Saved my-cluster/source-collection/2024-01-23-17-58/my-cluster-0.snapshot
Saved my-cluster/source-collection/2024-01-23-17-58/my-cluster-1.snapshot
Saved my-cluster/source-collection/2024-01-23-17-58/my-cluster-2.snapshot
`/app/my-cluster/source-collection/2024-01-23-17-58/my-cluster-0.snapshot` -> `S3/unique-bucket-for-shapshots/my-cluster/source-collection/2024-01-23-17-58/my-cluster-0.snapshot`
`/app/my-cluster/source-collection/2024-01-23-17-58/my-cluster-1.snapshot` -> `S3/unique-bucket-for-shapshots/my-cluster/source-collection/2024-01-23-17-58/my-cluster-1.snapshot`
`/app/my-cluster/source-collection/2024-01-23-17-58/my-cluster-2.snapshot` -> `S3/unique-bucket-for-shapshots/my-cluster/source-collection/2024-01-23-17-58/my-cluster-2.snapshot`
Total: 110.67 MiB, Transferred: 110.67 MiB, Speed: 2.67 MiB/s
Successfully stored "source-collection" backup in the "unique-bucket-for-shapshots" bucket.
Snapshot name is "my-cluster/source-collection/2024-01-23-17-58".
  1. Create a new target collection with the .snapshots.restoreSnapshotName option to make a copy of the source collection:
cat <<EOF | kubectl apply -f -
apiVersion: qdrant.operator/v1alpha1
kind: QdrantCollection
metadata:
  name: target-collection
spec:
  cluster: my-cluster
  vectorSize: 4
  shardNumber: 3
  replicationFactor: 2
  snapshots:
    s3EndpointURL: https://storage.googleapis.com/
    s3CredentialsSecretName: bucket-credentials
    bucketName: unique-bucket-for-shapshots
    restoreSnapshotName: my-cluster/source-collection/2024-01-23-17-58
EOF
  1. Find the restore job and check the logs to ensure data was restores successfully:
kubectl get job
kubectl logs -f job.batch/target-collection-restore-357566
Added `S3` successfully.
`S3/unique-bucket-for-shapshots/my-cluster/source-collection/2024-01-23-17-58/my-cluster-0.snapshot` -> `my-cluster/source-collection/2024-01-23-17-58/my-cluster-0.snapshot`
`S3/unique-bucket-for-shapshots/my-cluster/source-collection/2024-01-23-17-58/my-cluster-1.snapshot` -> `my-cluster/source-collection/2024-01-23-17-58/my-cluster-1.snapshot`
`S3/unique-bucket-for-shapshots/my-cluster/source-collection/2024-01-23-17-58/my-cluster-2.snapshot` -> `my-cluster/source-collection/2024-01-23-17-58/my-cluster-2.snapshot`
Total: 110.67 MiB, Transferred: 110.67 MiB, Speed: 3.48 MiB/s
Snapshot my-cluster-0.snapshot restored successfully in time 2.408649.
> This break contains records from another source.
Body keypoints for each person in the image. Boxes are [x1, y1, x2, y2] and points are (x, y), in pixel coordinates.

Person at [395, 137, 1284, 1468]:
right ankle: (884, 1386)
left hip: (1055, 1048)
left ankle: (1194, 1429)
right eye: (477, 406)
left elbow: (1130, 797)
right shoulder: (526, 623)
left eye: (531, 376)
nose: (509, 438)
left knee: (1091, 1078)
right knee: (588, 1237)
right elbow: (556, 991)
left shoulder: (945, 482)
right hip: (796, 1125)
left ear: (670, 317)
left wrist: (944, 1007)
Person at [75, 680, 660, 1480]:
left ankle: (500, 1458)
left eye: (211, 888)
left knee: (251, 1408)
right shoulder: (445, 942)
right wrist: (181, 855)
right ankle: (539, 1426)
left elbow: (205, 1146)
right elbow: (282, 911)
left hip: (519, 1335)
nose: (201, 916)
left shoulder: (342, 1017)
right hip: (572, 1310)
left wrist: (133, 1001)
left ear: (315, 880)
Snapshot my-cluster-1.snapshot restored successfully in time 3.569833.
Snapshot my-cluster-2.snapshot restored successfully in time 1.762345.
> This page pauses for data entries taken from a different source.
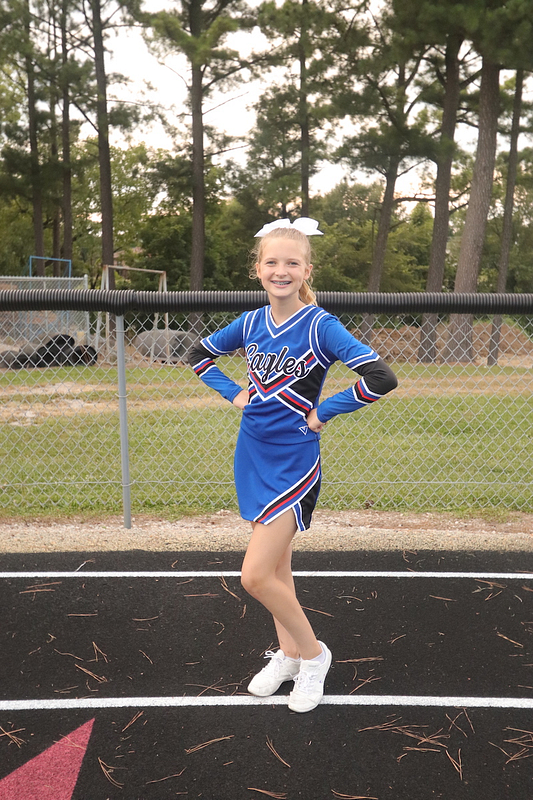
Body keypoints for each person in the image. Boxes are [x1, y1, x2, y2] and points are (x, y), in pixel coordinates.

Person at [188, 217, 397, 712]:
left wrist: (324, 412)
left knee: (255, 576)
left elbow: (381, 377)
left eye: (292, 263)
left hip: (295, 461)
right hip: (252, 453)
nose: (281, 271)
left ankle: (314, 655)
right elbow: (198, 355)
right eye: (271, 262)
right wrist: (234, 394)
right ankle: (287, 655)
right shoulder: (250, 322)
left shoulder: (321, 326)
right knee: (278, 569)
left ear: (306, 270)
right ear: (258, 269)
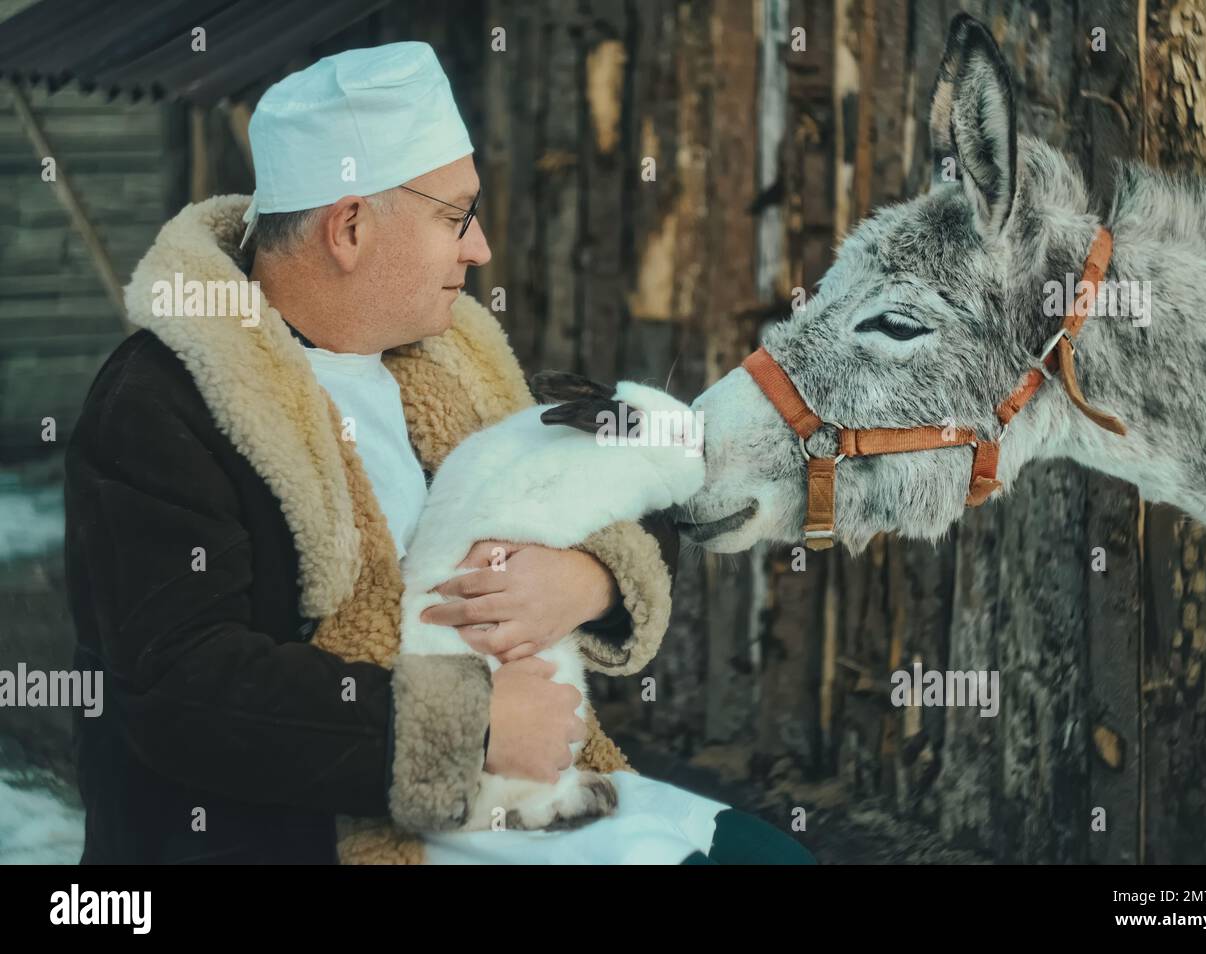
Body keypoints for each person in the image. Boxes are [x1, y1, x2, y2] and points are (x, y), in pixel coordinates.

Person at [64, 40, 812, 865]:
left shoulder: (446, 357)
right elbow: (183, 692)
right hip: (313, 836)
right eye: (455, 215)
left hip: (518, 802)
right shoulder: (166, 403)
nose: (480, 247)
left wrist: (589, 578)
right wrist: (476, 724)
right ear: (348, 228)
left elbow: (621, 484)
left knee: (766, 855)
  1. Connect to the client pod and run some search query over target collection to ensure data is valid:
kubectl exec -it qdrantclient -- sh
curl -L -X POST "https://my-cluster.default:6333/collections/target-collection/points/search" \
    --cacert /cert/cacert.pem \
    -H "api-key: ${APIKEY}" \
    -H "Content-Type: application/json" \
    --data-raw '{
        "vector": [0.2,0.1,0.9,0.7],
        "top": 1
    }'

You should a similar answer:

{"result":[{"id":1,"version":0,"score":0.89463294,"payload":null,"vector":null}],"status":"ok","time":0.014474}

Press CTRL-D to exec from the client pod.